5. Select one of the following Model Provider options.
  The following options are available:
  - Cloudera AI: No authentication required, but you will need to obtain the domain name of the Cloudera AI Inference service. Note, that the domain must reside within the same Cloudera environment as the Cloudera AI Workbench where the studio is operating. For more details, see Preparing to interact with the Cloudera AI Inference service API.
    note
    For Cloudera AI Workbench 2.0.50-b68 or higher versions, the domain name is optional if the service is hosted within the same environment. However, if the LLM, embedding or reranking endpoints are hosted in a different environment, both the domain name and CDP token are required for proper functionality.

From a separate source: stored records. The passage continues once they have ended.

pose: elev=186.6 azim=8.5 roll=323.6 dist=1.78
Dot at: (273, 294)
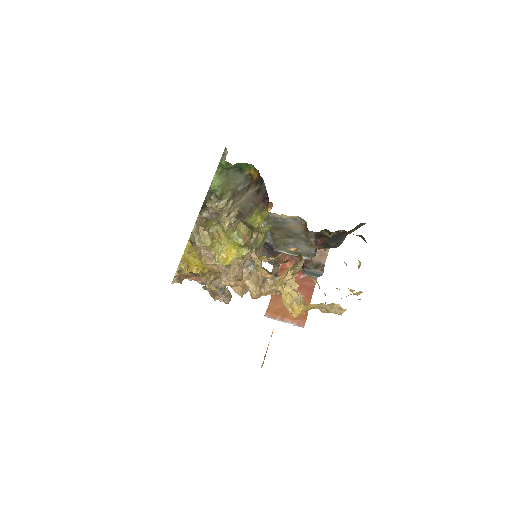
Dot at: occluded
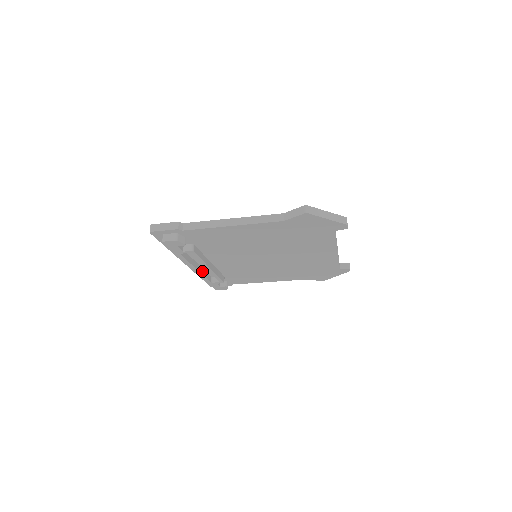
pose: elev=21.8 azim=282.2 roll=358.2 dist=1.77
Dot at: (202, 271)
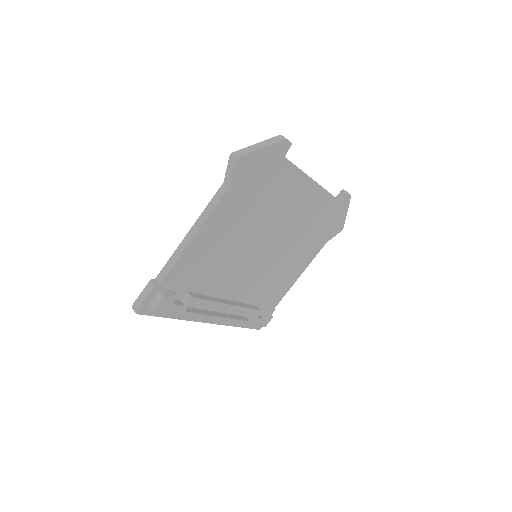
Dot at: (229, 316)
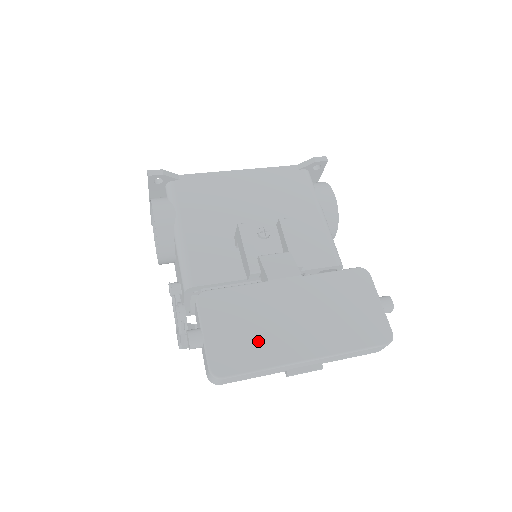
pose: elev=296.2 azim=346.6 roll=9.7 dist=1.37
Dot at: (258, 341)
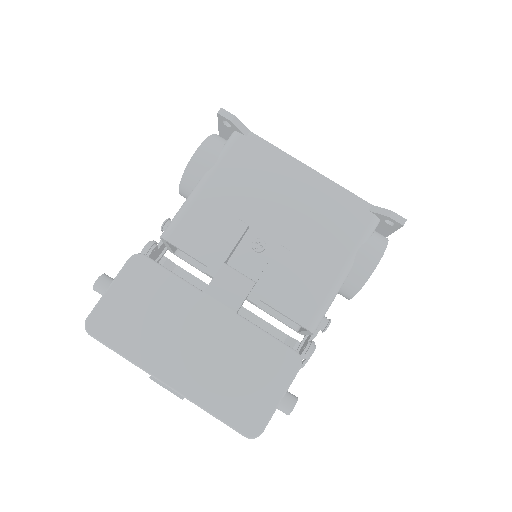
Dot at: (143, 332)
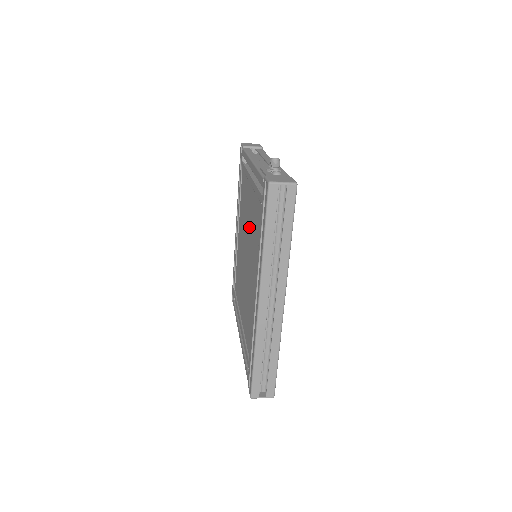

    - The system retrieves the JWT stored at /tmp/jwt to obtain an authentication token for all interactions with Cloudera AI Inference service. Alternatively, you can set the CDP_TOKEN_OVERRIDE environment variable, which will then be used for authentication with Cloudera AI Inference service.
    - When models are required, the system interacts with the Cloudera AI Inference service APIs to identify available models. It utilizes the endpoint's task attribute to determine the model type—TEXT_GENERATION or TEXT_TO_TEXT_GENERATION for inference, EMBED for embedding, or RANK for reranking.
    - You can also provide the CDP Auth Token in the Settings page.
    - All endpoints utilized must adhere to the OpenAI API standard.
  - AWS Bedrock: Requires authentication:
    - AWS Region: Choose the AWS region to use.
    - AWS Access Key ID: Provide the Access Key ID for authentication.
    - AWS Secret Access Key: Provide the Secret Access Key for authentication.
  - Azure OpenAI: Requires configuration and authentication:
    - Azure OpenAI Endpoint: Find the endpoint of the Azure OpenAI service in the Azure portal.
    - API Version: Find the API Version of the Azure OpenAI service in the Azure portal.
    - Authentication Azure OpenAI Key: Provide the Azure OpenAI Key for authentication.
  - OpenAI
    - API Key: Provide your OpenAI API Key for authentication.
    - Base URL: It is optional to provide the custom base URL for OpenAI-compatible endpoints.
Optional: Click on Settings in the top-right corner and select Model Configuration.
The models available for the user are listed here. You can check if your models are available and function as expected by selecting the button next to the model.
You can choose form the following options:
- Embedding Models
- Inference Models
- Reranking Models
Optional: Click on Tools in the top navigation bar.

In this tab you can view and manage tools available for use in chat sessions. You can add Model Context Protocol (MCP) to access tools that operate locally using the RAG studio or provide the URL for tools hosted externally.

After the initial configuration, the RAG Studio application will restart in order to access the model providers. This restart must be completed, after which the studio is ready to use.